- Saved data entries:
▬▬▬▬▬▬
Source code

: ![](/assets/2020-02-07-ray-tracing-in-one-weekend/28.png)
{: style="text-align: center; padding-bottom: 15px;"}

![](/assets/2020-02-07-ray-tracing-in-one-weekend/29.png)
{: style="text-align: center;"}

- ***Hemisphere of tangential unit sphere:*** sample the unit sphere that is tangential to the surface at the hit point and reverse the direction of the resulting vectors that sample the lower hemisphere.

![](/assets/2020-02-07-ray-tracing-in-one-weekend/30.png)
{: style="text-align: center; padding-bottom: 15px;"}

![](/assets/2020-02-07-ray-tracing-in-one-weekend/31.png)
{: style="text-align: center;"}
▬▬▬▬▬▬
- ACTION ITEM: Present each non-blank line of the listing above as a row in a Markdown table with the columns Row and Text. Number the rows in order under Row.

- RESPONSE TO THE EXERCISE:
| Row | Text |
|---|---|
| 1 | Source code |
| 2 | : ![](/assets/2020-02-07-ray-tracing-in-one-weekend/28.png) |
| 3 | {: style="text-align: center; padding-bottom: 15px;"} |
| 4 | ![](/assets/2020-02-07-ray-tracing-in-one-weekend/29.png) |
| 5 | {: style="text-align: center;"} |
| 6 | - ***Hemisphere of tangential unit sphere:*** sample the unit sphere that is tangential to the surface at the hit point and reverse the direction of the resulting vectors that sample the lower hemisphere. |
| 7 | ![](/assets/2020-02-07-ray-tracing-in-one-weekend/30.png) |
| 8 | {: style="text-align: center; padding-bottom: 15px;"} |
| 9 | ![](/assets/2020-02-07-ray-tracing-in-one-weekend/31.png) |
| 10 | {: style="text-align: center;"} |